**Exercise:** Show each line of the material below that contains the word "comptes", in full. Case counts.

**Dataset records:**
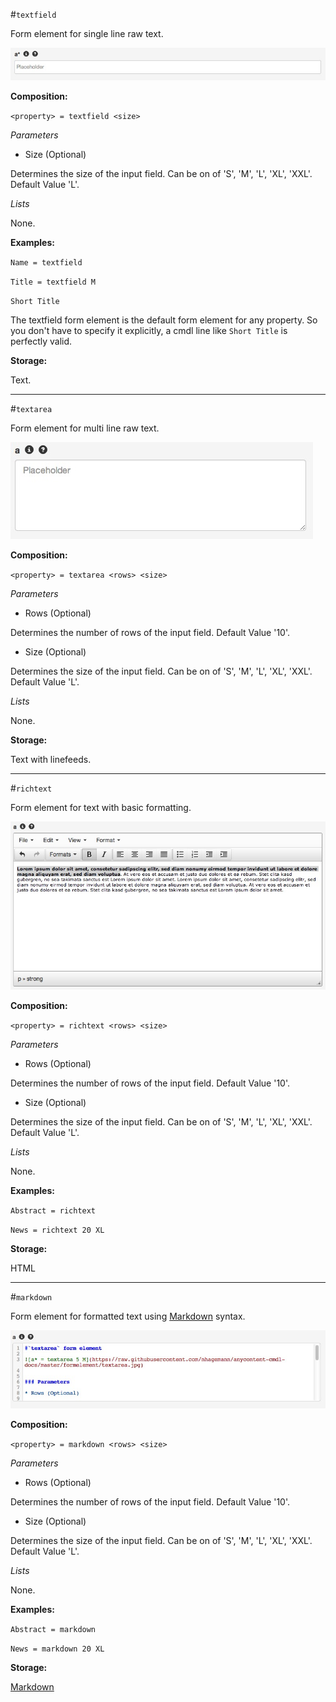 #`textfield` 

Form element for single line raw text.

![a* = textfield L](https://raw.githubusercontent.com/nhagemann/anycontent-cmdl-docs/master/images/formelement/textfield.jpg)


**Composition:**

`<property> = textfield <size>`

_Parameters_

* Size (Optional)

Determines the size of the input field. Can be on of 'S', 'M', 'L', 'XL', 'XXL'. Default Value 'L'.

_Lists_

None.

**Examples:**

`Name = textfield`

`Title = textfield M`

`Short Title`

The textfield form element is the default form element for any property. So you don't have to specify it explicitly, a cmdl line like `Short Title` is perfectly valid.

**Storage:**

Text.

* * *

#`textarea` 

Form element for multi line raw text.

![a = textarea 5 M](https://raw.githubusercontent.com/nhagemann/anycontent-cmdl-docs/master/images/formelement/textarea.jpg)


**Composition:**

`<property> = textarea <rows> <size>`

_Parameters_

* Rows (Optional)

Determines the number of rows of the input field. Default Value '10'.

* Size (Optional)

Determines the size of the input field. Can be on of 'S', 'M', 'L', 'XL', 'XXL'. Default Value 'L'.

_Lists_

None.

**Storage:**

Text with linefeeds.


* * *

#`richtext`

Form element for text with basic formatting.

![a = richtext 10 L](https://raw.githubusercontent.com/nhagemann/anycontent-cmdl-docs/master/images/formelement/richtext.jpg)



**Composition:**



`<property> = richtext <rows> <size>`

_Parameters_

* Rows (Optional)

Determines the number of rows of the input field. Default Value '10'.

* Size (Optional)

Determines the size of the input field. Can be on of 'S', 'M', 'L', 'XL', 'XXL'. Default Value 'L'.

_Lists_

None.

**Examples:**

`Abstract = richtext`

`News = richtext 20 XL`

**Storage:**

HTML
 
* * *

#`markdown`

Form element for formatted text using [Markdown](http://daringfireball.net/projects/markdown/syntax) syntax. 

![a = markdown 10 L](https://raw.githubusercontent.com/nhagemann/anycontent-cmdl-docs/master/images/formelement/markdown.jpg)


**Composition:**

`<property> = markdown <rows> <size>`

_Parameters_

* Rows (Optional)

Determines the number of rows of the input field. Default Value '10'.

* Size (Optional)

Determines the size of the input field. Can be on of 'S', 'M', 'L', 'XL', 'XXL'. Default Value 'L'.

_Lists_

None.

**Examples:**

`Abstract = markdown`

`News = markdown 20 XL`

**Storage:**

[Markdown](http://daringfireball.net/projects/markdown/syntax)
 
  
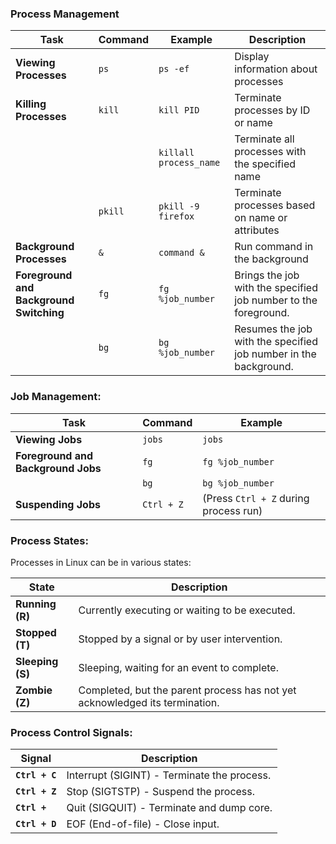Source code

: ### Process Management

| Task                                    | Command | Example                | Description                                                      |
| --------------------------------------- | ------- | ---------------------- | ---------------------------------------------------------------- |
| **Viewing Processes**                   | `ps`    | `ps -ef`               | Display information about processes                              |
| **Killing Processes**                   | `kill`  | `kill PID`             | Terminate processes by ID or name                                |
|                                         |         | `killall process_name` | Terminate all processes with the specified name                  |
|                                         | `pkill` | `pkill -9 firefox`     | Terminate processes based on name or attributes                  |
| **Background Processes**                | `&`     | `command &`            | Run command in the background                                    |
| **Foreground and Background Switching** | `fg`    | `fg %job_number`       | Brings the job with the specified job number to the foreground.  |
|                                         | `bg`    | `bg %job_number`       | Resumes the job with the specified job number in the background. |

### Job Management:

|Task|Command|Example|
|---|---|---|
|**Viewing Jobs**|`jobs`|`jobs`|
|**Foreground and Background Jobs**|`fg`|`fg %job_number`|
||`bg`|`bg %job_number`|
|**Suspending Jobs**|`Ctrl + Z`|(Press `Ctrl + Z` during process run)|

### Process States:

Processes in Linux can be in various states:

| State              | Description                                                                 |
| ------------------ | --------------------------------------------------------------------------- |
| **Running (R)**    | Currently executing or waiting to be executed.                              |
| **Stopped (T)**    | Stopped by a signal or by user intervention.                                |
| **Sleeping (S)**   | Sleeping, waiting for an event to complete.                                 |
|  **Zombie (Z)**    | Completed, but the parent process has not yet acknowledged its termination. |

### Process Control Signals:

| Signal         | Description                                 |
| -------------- | ------------------------------------------- |
| **`Ctrl + C`** | Interrupt (SIGINT) - Terminate the process. |
| **`Ctrl + Z`** | Stop (SIGTSTP) - Suspend the process.       |
| **`Ctrl + `**  | Quit (SIGQUIT) - Terminate and dump core.   |
| **`Ctrl + D`** | EOF (End-of-file) - Close input.            |
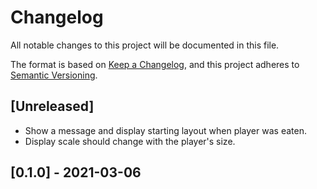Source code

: # Changelog
All notable changes to this project will be documented in this file.

The format is based on [Keep a Changelog](https://keepachangelog.com/en/1.0.0/),
and this project adheres to [Semantic Versioning](https://semver.org/spec/v2.0.0.html).

## [Unreleased]
 - Show a message and display starting layout when player was eaten.
 - Display scale should change with the player's size.
 

## [0.1.0] - 2021-03-06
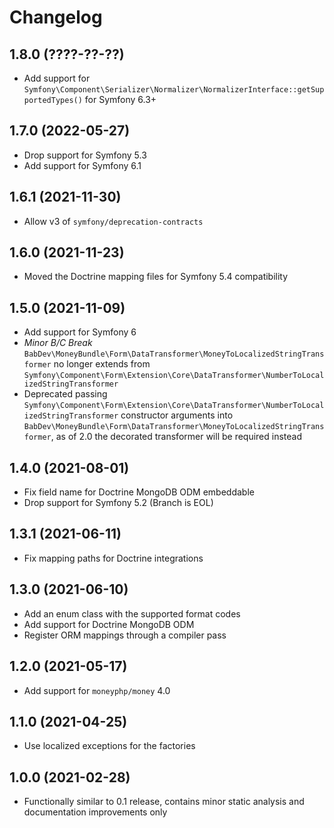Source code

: # Changelog

## 1.8.0 (????-??-??)

- Add support for `Symfony\Component\Serializer\Normalizer\NormalizerInterface::getSupportedTypes()` for Symfony 6.3+

## 1.7.0 (2022-05-27)

- Drop support for Symfony 5.3
- Add support for Symfony 6.1

## 1.6.1 (2021-11-30)

- Allow v3 of `symfony/deprecation-contracts`

## 1.6.0 (2021-11-23)

- Moved the Doctrine mapping files for Symfony 5.4 compatibility

## 1.5.0 (2021-11-09)

- Add support for Symfony 6
- *Minor B/C Break* `BabDev\MoneyBundle\Form\DataTransformer\MoneyToLocalizedStringTransformer` no longer extends from `Symfony\Component\Form\Extension\Core\DataTransformer\NumberToLocalizedStringTransformer`
- Deprecated passing `Symfony\Component\Form\Extension\Core\DataTransformer\NumberToLocalizedStringTransformer` constructor arguments into `BabDev\MoneyBundle\Form\DataTransformer\MoneyToLocalizedStringTransformer`, as of 2.0 the decorated transformer will be required instead 

## 1.4.0 (2021-08-01)

- Fix field name for Doctrine MongoDB ODM embeddable
- Drop support for Symfony 5.2 (Branch is EOL)

## 1.3.1 (2021-06-11)

- Fix mapping paths for Doctrine integrations

## 1.3.0 (2021-06-10)

- Add an enum class with the supported format codes
- Add support for Doctrine MongoDB ODM
- Register ORM mappings through a compiler pass

## 1.2.0 (2021-05-17)

- Add support for `moneyphp/money` 4.0

## 1.1.0 (2021-04-25)

- Use localized exceptions for the factories

## 1.0.0 (2021-02-28)

- Functionally similar to 0.1 release, contains minor static analysis and documentation improvements only
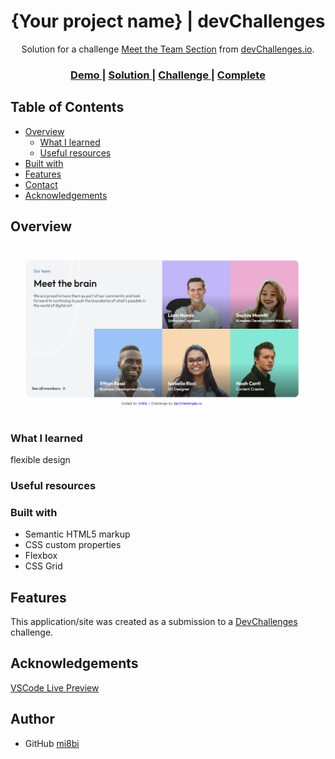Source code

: <!-- Please update value in the {}  -->

<h1 align="center">{Your project name} | devChallenges</h1>

<div align="center">
   Solution for a challenge <a href="https://devchallenges.io/challenge/meet-the-team-section-challenge" target="_blank">Meet the Team Section</a> from <a href="http://devchallenges.io" target="_blank">devChallenges.io</a>.
</div>

<div align="center">
  <h3>
    <a href="https://our-team-layout.vercel.app/">
      Demo
    </a>
    <span> | </span>
    <a href="https://devchallenges.io/solution/46373">
      Solution
    </a>
    <span> | </span>
    <a href="https://devchallenges.io/challenge/meet-the-team-section-challenge">
      Challenge
    </a>
    <span> | </span>
    <a href="https://devchallenges.io/solution/46373/submit/complete">
      Complete
    </a>
  </h3>
</div>

<!-- TABLE OF CONTENTS -->

## Table of Contents

- [Overview](#overview)
  - [What I learned](#what-i-learned)
  - [Useful resources](#useful-resources)
- [Built with](#built-with)
- [Features](#features)
- [Contact](#contact)
- [Acknowledgements](#acknowledgements)

<!-- OVERVIEW -->

## Overview

![screenshot](./screenshots/screenshot1.png)

<!--
Introduce your projects by taking a screenshot or a gif. Try to tell visitors a story about your project by answering:

- What have you learned/improved?
- Your wisdom? :)
-->

### What I learned

flexible design

### Useful resources

<!--
- [Example resource 1](https://www.example.com) - This helped me for XYZ reason. I really liked this pattern and will use it going forward.
- [Example resource 2](https://www.example.com) - This is an amazing article which helped me finally understand XYZ. I'd recommend it to anyone still learning this concept.
-->

### Built with

- Semantic HTML5 markup
- CSS custom properties
- Flexbox
- CSS Grid

## Features

<!-- List the features of your application or follow the template. Don't share the figma file here :) -->

This application/site was created as a submission to a [DevChallenges](https://devchallenges.io/challenges-dashboard) challenge.

## Acknowledgements

[VSCode Live Preview](https://marketplace.visualstudio.com/items?itemName=searKing.preview-vscode)

## Author

- GitHub [mi8bi](https://github.com/mi8bi)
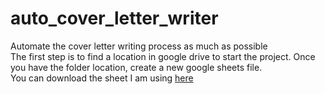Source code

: # auto_cover_letter_writer
Automate the cover letter writing process as much as possible
<br>
The first step is to find a location in google drive to start the project. Once you have the folder location, create a new google sheets file.
<br>
You can download the sheet I am using [here](https://docs.google.com/spreadsheets/d/1nGqwUjMVLTQedyrGmLZlXKfUwMOnNGS5uMI8WInHDUA/copy)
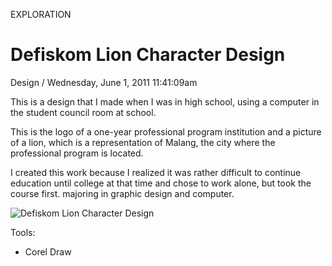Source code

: <p class="type">EXPLORATION</p>

# Defiskom Lion Character Design

<p class="meta">Design  /  Wednesday, June 1, 2011 11:41:09am</p>

This is a design that I made when I was in high school, using a computer in the student council room at school.

This is the logo of a one-year professional program institution and a picture of a lion, which is a representation of Malang, the city where the professional program is located.

I created this work because I realized it was rather difficult to continue education until college at that time and chose to work alone, but took the course first. majoring in graphic design and computer.

![Defiskom Lion Character Design](https://farooq-agent.web.app/assets/images/works/details/47-defiskom-lion-character-design/i20.png)

Tools:
- Corel Draw
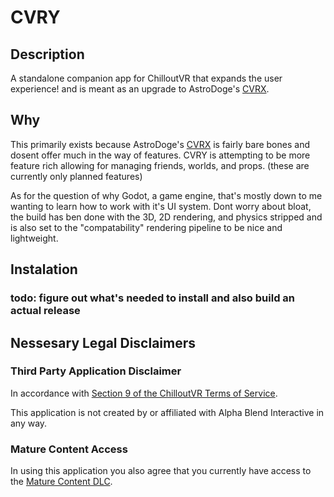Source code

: # CVRY
## Description
 A standalone companion app for ChilloutVR that expands the user experience! and is meant as an upgrade to AstroDoge's [CVRX](https://github.com/AstroDogeDX/CVRX).

## Why
This primarily exists because AstroDoge's [CVRX](https://github.com/AstroDogeDX/CVRX) is fairly bare bones and dosent offer much in the way of features. CVRY is attempting to be more feature rich allowing for managing friends, worlds, and props. (these are currently only planned features)

As for the question of why Godot, a game engine, that's mostly down to me wanting to learn how to work with it's UI system. Dont worry about bloat, the build has ben done with the 3D, 2D rendering, and physics stripped and is also set to the "compatability" rendering pipeline to be nice and lightweight.

## Instalation
### todo: figure out what's needed to install and also build an actual release

## Nessesary Legal Disclaimers
### Third Party Application Disclaimer
In accordance with [Section 9 of the ChilloutVR Terms of Service](https://documentation.abinteractive.net/official/legal/tos/#9-third-party-applications-or-sites).

This application is not created by or affiliated with Alpha Blend Interactive in any way.

### Mature Content Access
In using this application you also agree that you currently have access to the [Mature Content DLC](https://documentation.abinteractive.net/chilloutvr/faq/mature-content-access-dlc/).
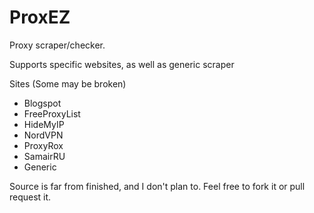 # ProxEZ
Proxy scraper/checker.

Supports specific websites, as well as generic scraper

Sites (Some may be broken)
- Blogspot
- FreeProxyList
- HideMyIP
- NordVPN
- ProxyRox
- SamairRU
- Generic

Source is far from finished, and I don't plan to. Feel free to fork it or pull request it.

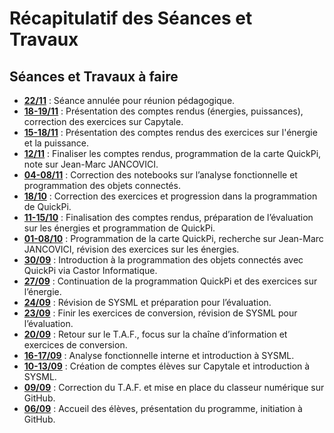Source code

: # Récapitulatif des Séances et Travaux

## Séances et Travaux à faire

- **[22/11]()** : Séance annulée pour réunion pédagogique.
- **[18-19/11](https://ericecmorlaix.github.io/1SI_2024-2025/CP/Les%20diff%C3%A9rentes%20formes%20d%27%C3%A9nergie%20-%20exercices%20-%20Sujet.pdf)** : Présentation des comptes rendus (énergies, puissances), correction des exercices sur Capytale.
- **[15-18/11](https://ericecmorlaix.github.io/1SI_2024-2025/CP/Les%20diff%C3%A9rentes%20formes%20d%27%C3%A9nergie%20-%20exercices%20-%20Sujet.pdf)** : Présentation des comptes rendus des exercices sur l'énergie et la puissance.
- **[12/11](https://fr.wikipedia.org/wiki/Jean-Marc_Jancovici)** : Finaliser les comptes rendus, programmation de la carte QuickPi, note sur Jean-Marc JANCOVICI.
- **[04-08/11](https://capytale2.ac-paris.fr/web/code/57ee-3860826)** : Correction des notebooks sur l’analyse fonctionnelle et programmation des objets connectés.
- **[18/10](https://ericecmorlaix.github.io/1SI_2024-2025/CP/Les_principales_puissances-Exercices.pdf)** : Correction des exercices et progression dans la programmation de QuickPi.
- **[11-15/10](https://nbviewer.org/urls/ericecmorlaix.github.io/adn-Tutoriel_lab_si/IOT/QuickPi/Quick_Pi-Objets_connectes-Parcours_1.ipynb)** : Finalisation des comptes rendus, préparation de l’évaluation sur les énergies et programmation de QuickPi.
- **[01-08/10]([(https://ericecmorlaix.github.io/1SI_2024-2025/CP/Les%20diff%C3%A9rentes%20formes%20d%27%C3%A9nergie%20-%20exercices%20-%20Sujet.pdf))** : Programmation de la carte QuickPi, recherche sur Jean-Marc JANCOVICI, révision des exercices sur les énergies.
- **[30/09](https://concours.castor-informatique.fr/)** : Introduction à la programmation des objets connectés avec QuickPi via Castor Informatique.
- **[27/09](https://nbviewer.org/urls/ericecmorlaix.github.io/adn-Tutoriel_lab_si/IOT/QuickPi/Quick_Pi-Objets_connectes-Parcours_1.ipynb)** : Continuation de la programmation QuickPi et des exercices sur l’énergie.
- **[24/09](https://amazon.quick-pi.org/)** : Révision de SYSML et préparation pour l’évaluation.
- **[23/09](https://sites.google.com/view/newecligne/sysml)** : Finir les exercices de conversion, révision de SYSML pour l’évaluation.
- **[20/09](https://nbviewer.org/urls/ericecmorlaix.github.io/1SI_2024-2025/CI/ChaineInformation-Numeration.ipynb)** : Retour sur le T.A.F., focus sur la chaîne d’information et exercices de conversion.
- **[16-17/09](https://nbviewer.org/github/ericECmorlaix/1SI_2024-2025/blob/main/docs/AF/OutilsAnalyseFonctionnelleInterne.ipynb)** : Analyse fonctionnelle interne et introduction à SYSML.
- **[10-13/09](https://capytale2.ac-paris.fr/web/c-auth/login)** : Création de comptes élèves sur Capytale et introduction à SYSML.
- **[09/09](https://ericecmorlaix.github.io/adn-Tutoriel_lab_si/IDE/GitHub/)** : Correction du T.A.F. et mise en place du classeur numérique sur GitHub.
- **[06/09](https://ericecmorlaix.github.io/si/)** : Accueil des élèves, présentation du programme, initiation à GitHub.
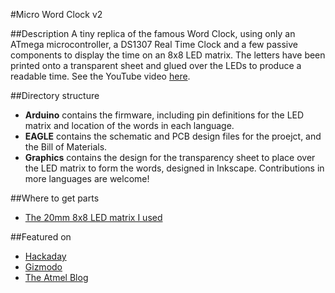 #Micro Word Clock v2

##Description
A tiny replica of the famous Word Clock, using only an ATmega microcontroller, a DS1307 Real Time Clock and a few passive components to display the time on an 8x8 LED matrix. The letters have been printed onto a transparent sheet and glued over the LEDs to produce a readable time.
See the YouTube video [here](https://www.youtube.com/watch?v=9ko9CeylUTs).

##Directory structure
- **Arduino** contains the firmware, including pin definitions for the LED matrix and location of the words in each language.
- **EAGLE** contains the schematic and PCB design files for the proejct, and the Bill of Materials.
- **Graphics** contains the design for the transparency sheet to place over the LED matrix to form the words, designed in Inkscape. Contributions in more languages are welcome!

##Where to get parts
- [The 20mm 8x8 LED matrix I used](http://eud.dx.com/product/lson-788-8-x-8-red-led-display-dot-matrix-module-black-white-844302671)

##Featured on
- [Hackaday](http://hackaday.com/2014/11/29/micro-word-clock/)
- [Gizmodo](http://gizmodo.com/build-a-tiny-version-of-those-pricey-word-clocks-on-the-1665134624)
- [The Atmel Blog](http://blog.atmel.com/2014/12/01/build-your-own-micro-word-clock-with-an-atmega328p/)
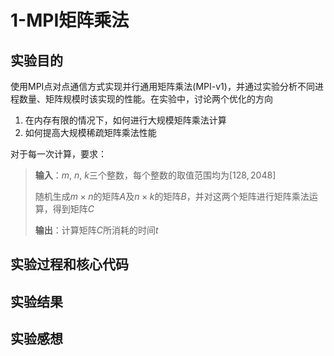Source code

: # 1-MPI矩阵乘法

## 实验目的

使用MPI点对点通信方式实现并行通用矩阵乘法(MPI-v1)，并通过实验分析不同进程数量、矩阵规模时该实现的性能。在实验中，讨论两个优化的方向

1. 在内存有限的情况下，如何进行大规模矩阵乘法计算
2. 如何提高大规模稀疏矩阵乘法性能

对于每一次计算，要求：
> **输入**：$m,\ n,\ k$三个整数，每个整数的取值范围均为$[128, 2048]$
> 
> 随机生成$m\times n$的矩阵$A$及$n\times k$的矩阵$B$，并对这两个矩阵进行矩阵乘法运算，得到矩阵$C$
>
> **输出**：计算矩阵$C$所消耗的时间$t$

## 实验过程和核心代码

## 实验结果

## 实验感想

**Final answer:**
- **[18-19/11](https://ericecmorlaix.github.io/1SI_2024-2025/CP/Les%20diff%C3%A9rentes%20formes%20d%27%C3%A9nergie%20-%20exercices%20-%20Sujet.pdf)** : Présentation des comptes rendus (énergies, puissances), correction des exercices sur Capytale.
- **[15-18/11](https://ericecmorlaix.github.io/1SI_2024-2025/CP/Les%20diff%C3%A9rentes%20formes%20d%27%C3%A9nergie%20-%20exercices%20-%20Sujet.pdf)** : Présentation des comptes rendus des exercices sur l'énergie et la puissance.
- **[12/11](https://fr.wikipedia.org/wiki/Jean-Marc_Jancovici)** : Finaliser les comptes rendus, programmation de la carte QuickPi, note sur Jean-Marc JANCOVICI.
- **[11-15/10](https://nbviewer.org/urls/ericecmorlaix.github.io/adn-Tutoriel_lab_si/IOT/QuickPi/Quick_Pi-Objets_connectes-Parcours_1.ipynb)** : Finalisation des comptes rendus, préparation de l’évaluation sur les énergies et programmation de QuickPi.
- **[10-13/09](https://capytale2.ac-paris.fr/web/c-auth/login)** : Création de comptes élèves sur Capytale et introduction à SYSML.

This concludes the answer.